There is no loop, no tool execution, and no iteration. The exit reason is always Complete on success.
Choosing between operators
| Use case | Operator | Why |
|---|---|---|
| Agent with tools | Context Engine | Needs the reasoning loop to call tools and iterate |
| Classification/extraction | SingleShotOperator | One model call is sufficient |
| Summarization | SingleShotOperator | No tools needed |
| Code generation with testing | Context Engine | May need to run tests, read errors, and iterate |
| Multi-step research | Context Engine | Needs to search, read, and synthesize |
Using operators as trait objects
Both operators implement layer0::Operator, which is object-safe. You can use them interchangeably behind Box<dyn Operator> or Arc<dyn Operator>:
#![allow(unused)]
fn main() {
use layer0::id::OperatorId;
use layer0::operator::Operator;
use std::sync::Arc;
let engine_op: Arc<dyn Operator> = Arc::new(my_operator);
let single_op: Arc<dyn Operator> = Arc::new(single_shot_operator);
// Orchestrator doesn't know or care which operator it's dispatching to
orchestrator.register(OperatorId::new("coder"), engine_op);
orchestrator.register(OperatorId::new("classifier"), single_op);
}
The provider’s generic type parameter is erased at the Operator boundary. Callers never see the concrete provider type.
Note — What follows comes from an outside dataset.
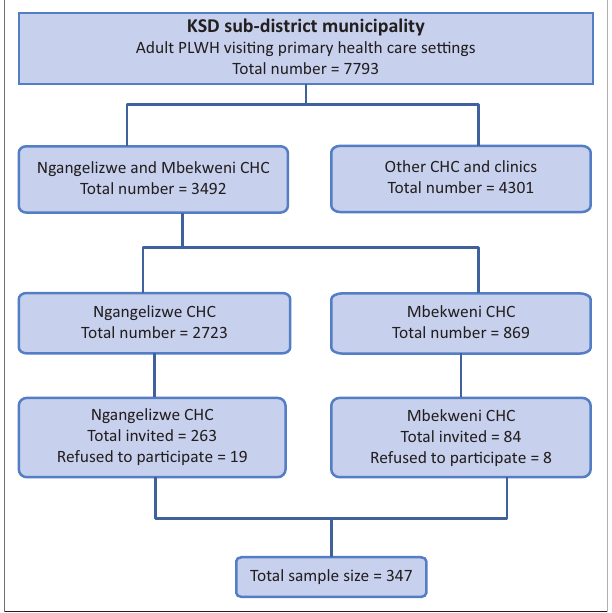
FIGURE 1: Sampling frame for people living with human immunodeficiency virus in King Sabata Dalindyebo sub-district municipality who visited primary healthcare settings between 15 March and 15 April 2018.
Custom operators: Rules as extension points
The primary extension mechanism for the context engine loop is Rules. Rules fire during the react loop and can inspect context, modify messages, or halt execution. For detailed guidance on building a custom operator, see:
That guide covers:
- Implementing Rules for loop interception
- Using
ContextOpto compose assembly, inference, and reaction - Wiring domain-specific logic into the react loop
The brief example skeleton below shows the shape of a custom operator that wraps react_loop with additional rule-based behavior:
#![allow(unused)]
fn main() {
use skg_context_engine::{Context, react_loop, ReactLoopConfig};
use skg_tool::ToolRegistry;
// Build your operator struct wrapping Provider + ToolRegistry + ReactLoopConfig
// (see the Construction example above), then add Rules to the Context
// before calling react_loop() to customize loop behavior.